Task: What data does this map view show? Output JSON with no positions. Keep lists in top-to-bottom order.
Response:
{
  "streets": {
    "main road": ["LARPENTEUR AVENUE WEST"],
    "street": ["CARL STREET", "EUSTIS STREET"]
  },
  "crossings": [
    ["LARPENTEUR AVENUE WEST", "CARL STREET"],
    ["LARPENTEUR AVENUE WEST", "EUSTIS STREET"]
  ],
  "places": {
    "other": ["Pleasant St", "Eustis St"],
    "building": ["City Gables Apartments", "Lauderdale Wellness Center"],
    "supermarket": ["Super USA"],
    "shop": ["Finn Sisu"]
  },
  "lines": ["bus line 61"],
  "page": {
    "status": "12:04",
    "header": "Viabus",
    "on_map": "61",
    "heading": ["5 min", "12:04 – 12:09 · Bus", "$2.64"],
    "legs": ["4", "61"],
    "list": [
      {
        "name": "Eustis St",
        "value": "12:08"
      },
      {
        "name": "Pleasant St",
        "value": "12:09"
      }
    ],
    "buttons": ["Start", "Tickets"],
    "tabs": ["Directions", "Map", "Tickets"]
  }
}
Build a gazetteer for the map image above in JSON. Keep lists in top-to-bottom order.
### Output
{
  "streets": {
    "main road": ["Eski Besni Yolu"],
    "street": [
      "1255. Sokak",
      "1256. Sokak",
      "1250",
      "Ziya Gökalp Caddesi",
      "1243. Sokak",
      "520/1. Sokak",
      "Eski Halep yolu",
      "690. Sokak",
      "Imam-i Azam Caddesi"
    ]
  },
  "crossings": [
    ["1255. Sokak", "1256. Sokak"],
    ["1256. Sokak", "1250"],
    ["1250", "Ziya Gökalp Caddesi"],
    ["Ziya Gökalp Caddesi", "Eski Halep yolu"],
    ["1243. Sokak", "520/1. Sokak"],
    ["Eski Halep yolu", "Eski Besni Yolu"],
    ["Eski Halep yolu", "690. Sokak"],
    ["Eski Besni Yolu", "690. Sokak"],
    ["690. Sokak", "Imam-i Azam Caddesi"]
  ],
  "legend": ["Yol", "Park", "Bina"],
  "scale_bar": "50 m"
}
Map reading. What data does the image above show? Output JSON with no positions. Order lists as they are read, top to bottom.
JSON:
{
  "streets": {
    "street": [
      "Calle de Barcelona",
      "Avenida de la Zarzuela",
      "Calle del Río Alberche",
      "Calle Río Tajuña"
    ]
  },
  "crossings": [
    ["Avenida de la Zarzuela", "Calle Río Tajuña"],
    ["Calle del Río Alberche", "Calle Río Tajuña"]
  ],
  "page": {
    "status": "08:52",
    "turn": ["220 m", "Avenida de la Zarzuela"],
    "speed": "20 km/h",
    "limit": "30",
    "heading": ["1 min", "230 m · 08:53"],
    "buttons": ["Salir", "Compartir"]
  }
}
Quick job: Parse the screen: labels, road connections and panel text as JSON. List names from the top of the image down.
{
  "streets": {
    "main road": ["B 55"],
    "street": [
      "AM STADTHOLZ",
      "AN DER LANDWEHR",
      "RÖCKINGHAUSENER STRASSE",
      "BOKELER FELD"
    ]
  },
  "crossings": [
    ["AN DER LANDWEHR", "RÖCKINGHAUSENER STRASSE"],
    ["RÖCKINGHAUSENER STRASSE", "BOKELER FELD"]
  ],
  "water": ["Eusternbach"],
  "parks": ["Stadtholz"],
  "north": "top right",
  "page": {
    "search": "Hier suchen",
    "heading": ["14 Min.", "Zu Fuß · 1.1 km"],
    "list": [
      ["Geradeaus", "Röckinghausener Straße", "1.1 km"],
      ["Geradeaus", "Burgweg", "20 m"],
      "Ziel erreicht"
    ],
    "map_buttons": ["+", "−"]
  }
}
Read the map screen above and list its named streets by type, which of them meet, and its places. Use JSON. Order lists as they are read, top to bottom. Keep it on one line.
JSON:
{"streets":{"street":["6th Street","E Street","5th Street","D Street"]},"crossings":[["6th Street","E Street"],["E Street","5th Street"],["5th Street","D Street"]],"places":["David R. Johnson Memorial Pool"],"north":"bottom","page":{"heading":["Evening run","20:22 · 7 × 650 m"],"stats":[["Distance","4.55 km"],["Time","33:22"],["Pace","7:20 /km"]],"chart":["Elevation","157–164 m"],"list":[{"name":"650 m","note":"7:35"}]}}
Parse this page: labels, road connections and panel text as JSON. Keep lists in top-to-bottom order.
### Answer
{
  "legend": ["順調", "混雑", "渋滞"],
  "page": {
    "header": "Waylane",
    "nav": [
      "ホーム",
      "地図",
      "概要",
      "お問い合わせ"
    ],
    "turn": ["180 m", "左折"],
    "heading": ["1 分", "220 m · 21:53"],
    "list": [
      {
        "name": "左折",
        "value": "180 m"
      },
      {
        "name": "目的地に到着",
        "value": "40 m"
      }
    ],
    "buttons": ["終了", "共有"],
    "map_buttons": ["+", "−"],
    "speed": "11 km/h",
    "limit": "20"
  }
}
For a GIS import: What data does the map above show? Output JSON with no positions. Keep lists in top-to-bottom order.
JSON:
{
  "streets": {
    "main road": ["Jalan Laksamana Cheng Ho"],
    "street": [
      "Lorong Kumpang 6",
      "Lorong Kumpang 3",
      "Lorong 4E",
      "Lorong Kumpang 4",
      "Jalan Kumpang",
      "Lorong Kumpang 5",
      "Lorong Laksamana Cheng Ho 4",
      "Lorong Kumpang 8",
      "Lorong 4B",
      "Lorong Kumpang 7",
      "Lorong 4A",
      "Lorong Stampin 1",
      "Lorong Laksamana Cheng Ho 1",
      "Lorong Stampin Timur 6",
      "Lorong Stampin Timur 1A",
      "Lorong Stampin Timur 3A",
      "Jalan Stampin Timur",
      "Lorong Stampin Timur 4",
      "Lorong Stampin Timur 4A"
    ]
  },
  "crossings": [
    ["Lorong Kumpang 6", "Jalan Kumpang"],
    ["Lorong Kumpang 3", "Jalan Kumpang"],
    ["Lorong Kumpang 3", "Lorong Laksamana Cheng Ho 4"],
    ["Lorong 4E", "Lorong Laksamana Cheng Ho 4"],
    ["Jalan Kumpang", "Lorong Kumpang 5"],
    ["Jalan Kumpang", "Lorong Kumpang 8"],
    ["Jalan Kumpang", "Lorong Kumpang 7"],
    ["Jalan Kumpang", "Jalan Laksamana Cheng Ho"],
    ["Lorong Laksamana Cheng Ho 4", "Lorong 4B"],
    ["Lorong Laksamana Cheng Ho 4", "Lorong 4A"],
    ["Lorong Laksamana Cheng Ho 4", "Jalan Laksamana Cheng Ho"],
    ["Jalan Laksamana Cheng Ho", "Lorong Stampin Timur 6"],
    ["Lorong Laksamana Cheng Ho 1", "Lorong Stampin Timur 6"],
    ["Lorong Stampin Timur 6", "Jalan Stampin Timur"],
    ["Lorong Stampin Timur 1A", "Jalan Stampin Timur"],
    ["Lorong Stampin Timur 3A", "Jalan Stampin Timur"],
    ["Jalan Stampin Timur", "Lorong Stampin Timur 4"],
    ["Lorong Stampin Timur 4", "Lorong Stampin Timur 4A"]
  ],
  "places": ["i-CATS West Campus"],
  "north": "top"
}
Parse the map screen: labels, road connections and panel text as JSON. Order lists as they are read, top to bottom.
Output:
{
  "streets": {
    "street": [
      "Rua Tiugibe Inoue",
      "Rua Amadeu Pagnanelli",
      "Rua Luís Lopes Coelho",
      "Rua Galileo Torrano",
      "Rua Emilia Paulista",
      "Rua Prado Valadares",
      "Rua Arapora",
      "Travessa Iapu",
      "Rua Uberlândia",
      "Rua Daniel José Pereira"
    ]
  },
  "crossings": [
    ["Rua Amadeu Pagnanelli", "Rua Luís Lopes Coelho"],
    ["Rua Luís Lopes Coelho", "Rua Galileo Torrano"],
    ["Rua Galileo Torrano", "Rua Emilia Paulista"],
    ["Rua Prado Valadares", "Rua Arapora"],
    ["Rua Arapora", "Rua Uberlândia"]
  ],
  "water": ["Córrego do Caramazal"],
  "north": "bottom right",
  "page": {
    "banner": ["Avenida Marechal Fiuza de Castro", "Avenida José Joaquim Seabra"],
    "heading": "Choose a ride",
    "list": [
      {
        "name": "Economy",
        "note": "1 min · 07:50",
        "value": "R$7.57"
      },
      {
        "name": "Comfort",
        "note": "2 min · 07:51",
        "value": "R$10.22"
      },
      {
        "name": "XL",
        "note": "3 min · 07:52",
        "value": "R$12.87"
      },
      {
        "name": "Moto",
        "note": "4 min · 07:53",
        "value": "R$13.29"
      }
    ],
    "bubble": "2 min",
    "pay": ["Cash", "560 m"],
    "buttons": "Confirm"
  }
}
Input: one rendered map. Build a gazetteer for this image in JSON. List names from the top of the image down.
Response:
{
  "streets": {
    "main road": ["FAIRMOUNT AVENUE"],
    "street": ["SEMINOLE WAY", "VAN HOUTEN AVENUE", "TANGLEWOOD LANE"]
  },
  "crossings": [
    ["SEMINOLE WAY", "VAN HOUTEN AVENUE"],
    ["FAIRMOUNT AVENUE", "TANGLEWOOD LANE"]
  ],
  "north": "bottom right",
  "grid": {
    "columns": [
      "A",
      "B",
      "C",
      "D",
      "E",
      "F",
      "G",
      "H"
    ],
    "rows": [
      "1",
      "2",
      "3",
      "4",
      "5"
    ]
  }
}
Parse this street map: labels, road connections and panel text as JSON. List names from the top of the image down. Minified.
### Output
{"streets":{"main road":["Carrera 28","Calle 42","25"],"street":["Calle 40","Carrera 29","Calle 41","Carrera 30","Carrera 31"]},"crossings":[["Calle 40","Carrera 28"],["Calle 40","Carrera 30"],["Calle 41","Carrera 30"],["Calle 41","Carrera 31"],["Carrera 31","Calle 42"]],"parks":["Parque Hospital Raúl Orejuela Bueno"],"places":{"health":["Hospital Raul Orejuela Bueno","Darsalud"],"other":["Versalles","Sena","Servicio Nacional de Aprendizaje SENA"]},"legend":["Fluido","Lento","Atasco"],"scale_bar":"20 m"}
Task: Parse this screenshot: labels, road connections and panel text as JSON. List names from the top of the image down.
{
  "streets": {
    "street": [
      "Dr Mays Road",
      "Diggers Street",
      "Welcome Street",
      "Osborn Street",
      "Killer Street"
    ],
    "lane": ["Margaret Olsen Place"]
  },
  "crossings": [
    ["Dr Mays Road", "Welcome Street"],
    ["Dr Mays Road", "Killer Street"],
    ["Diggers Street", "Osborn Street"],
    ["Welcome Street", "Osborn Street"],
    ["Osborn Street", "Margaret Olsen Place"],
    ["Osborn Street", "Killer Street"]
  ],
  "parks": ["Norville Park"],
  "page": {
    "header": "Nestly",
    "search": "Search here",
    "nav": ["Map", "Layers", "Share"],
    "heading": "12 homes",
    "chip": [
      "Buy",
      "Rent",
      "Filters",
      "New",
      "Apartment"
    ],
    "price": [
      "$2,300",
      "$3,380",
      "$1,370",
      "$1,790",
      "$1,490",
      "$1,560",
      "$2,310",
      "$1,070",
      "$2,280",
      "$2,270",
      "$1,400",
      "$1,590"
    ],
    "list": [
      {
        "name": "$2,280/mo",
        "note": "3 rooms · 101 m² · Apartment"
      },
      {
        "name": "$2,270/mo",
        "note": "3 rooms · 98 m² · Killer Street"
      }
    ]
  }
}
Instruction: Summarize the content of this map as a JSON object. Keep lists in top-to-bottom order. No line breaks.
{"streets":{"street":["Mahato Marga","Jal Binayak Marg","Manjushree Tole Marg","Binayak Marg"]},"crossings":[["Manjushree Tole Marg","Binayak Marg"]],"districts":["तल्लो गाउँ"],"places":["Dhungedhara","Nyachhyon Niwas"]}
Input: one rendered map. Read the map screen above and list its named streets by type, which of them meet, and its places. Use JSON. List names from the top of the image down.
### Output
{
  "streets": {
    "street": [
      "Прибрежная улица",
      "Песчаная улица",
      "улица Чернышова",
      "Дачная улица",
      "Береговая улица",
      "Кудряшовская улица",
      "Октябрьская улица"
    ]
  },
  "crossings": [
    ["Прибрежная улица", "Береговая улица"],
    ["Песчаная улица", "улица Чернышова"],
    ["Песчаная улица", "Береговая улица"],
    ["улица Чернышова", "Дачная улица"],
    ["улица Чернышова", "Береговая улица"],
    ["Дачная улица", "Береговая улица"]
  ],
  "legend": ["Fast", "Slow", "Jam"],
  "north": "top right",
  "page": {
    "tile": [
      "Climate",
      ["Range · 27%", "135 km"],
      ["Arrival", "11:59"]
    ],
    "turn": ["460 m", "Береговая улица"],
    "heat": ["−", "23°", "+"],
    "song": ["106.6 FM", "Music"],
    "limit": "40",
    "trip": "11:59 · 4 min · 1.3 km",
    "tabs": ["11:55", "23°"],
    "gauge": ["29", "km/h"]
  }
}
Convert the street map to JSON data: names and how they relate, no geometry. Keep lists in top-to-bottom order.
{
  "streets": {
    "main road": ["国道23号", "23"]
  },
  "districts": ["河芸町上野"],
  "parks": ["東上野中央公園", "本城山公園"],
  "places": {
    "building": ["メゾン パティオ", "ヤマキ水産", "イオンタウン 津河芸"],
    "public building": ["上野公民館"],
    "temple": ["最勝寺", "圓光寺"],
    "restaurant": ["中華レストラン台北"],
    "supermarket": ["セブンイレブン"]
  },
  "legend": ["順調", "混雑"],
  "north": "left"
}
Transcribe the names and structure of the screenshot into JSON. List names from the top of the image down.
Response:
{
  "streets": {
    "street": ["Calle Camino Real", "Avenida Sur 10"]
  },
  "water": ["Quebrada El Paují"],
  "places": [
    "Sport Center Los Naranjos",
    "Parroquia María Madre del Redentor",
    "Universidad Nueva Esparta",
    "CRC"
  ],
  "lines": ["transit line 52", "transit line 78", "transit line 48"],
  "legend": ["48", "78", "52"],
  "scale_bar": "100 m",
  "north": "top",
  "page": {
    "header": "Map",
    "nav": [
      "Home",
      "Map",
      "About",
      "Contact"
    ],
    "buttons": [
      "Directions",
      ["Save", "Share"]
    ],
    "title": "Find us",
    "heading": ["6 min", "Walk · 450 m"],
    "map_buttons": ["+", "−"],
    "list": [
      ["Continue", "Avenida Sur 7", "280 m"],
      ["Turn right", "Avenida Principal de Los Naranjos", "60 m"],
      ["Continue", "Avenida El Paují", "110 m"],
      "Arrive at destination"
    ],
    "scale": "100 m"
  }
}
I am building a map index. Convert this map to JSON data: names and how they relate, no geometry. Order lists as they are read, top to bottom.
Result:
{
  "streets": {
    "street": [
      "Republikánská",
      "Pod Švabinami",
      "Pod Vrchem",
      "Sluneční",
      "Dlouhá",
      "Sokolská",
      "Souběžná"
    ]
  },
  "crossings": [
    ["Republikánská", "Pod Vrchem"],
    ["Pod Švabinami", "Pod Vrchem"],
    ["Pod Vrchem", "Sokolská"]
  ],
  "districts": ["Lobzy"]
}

Exercise aim:
If a line in the listing contains the string "gazetteer", copy it.

Completed task:
Build a gazetteer for the map image above in JSON. Keep lists in top-to-bottom order.
Input: one rendered map. Build a gazetteer for this image in JSON. List names from the top of the image down.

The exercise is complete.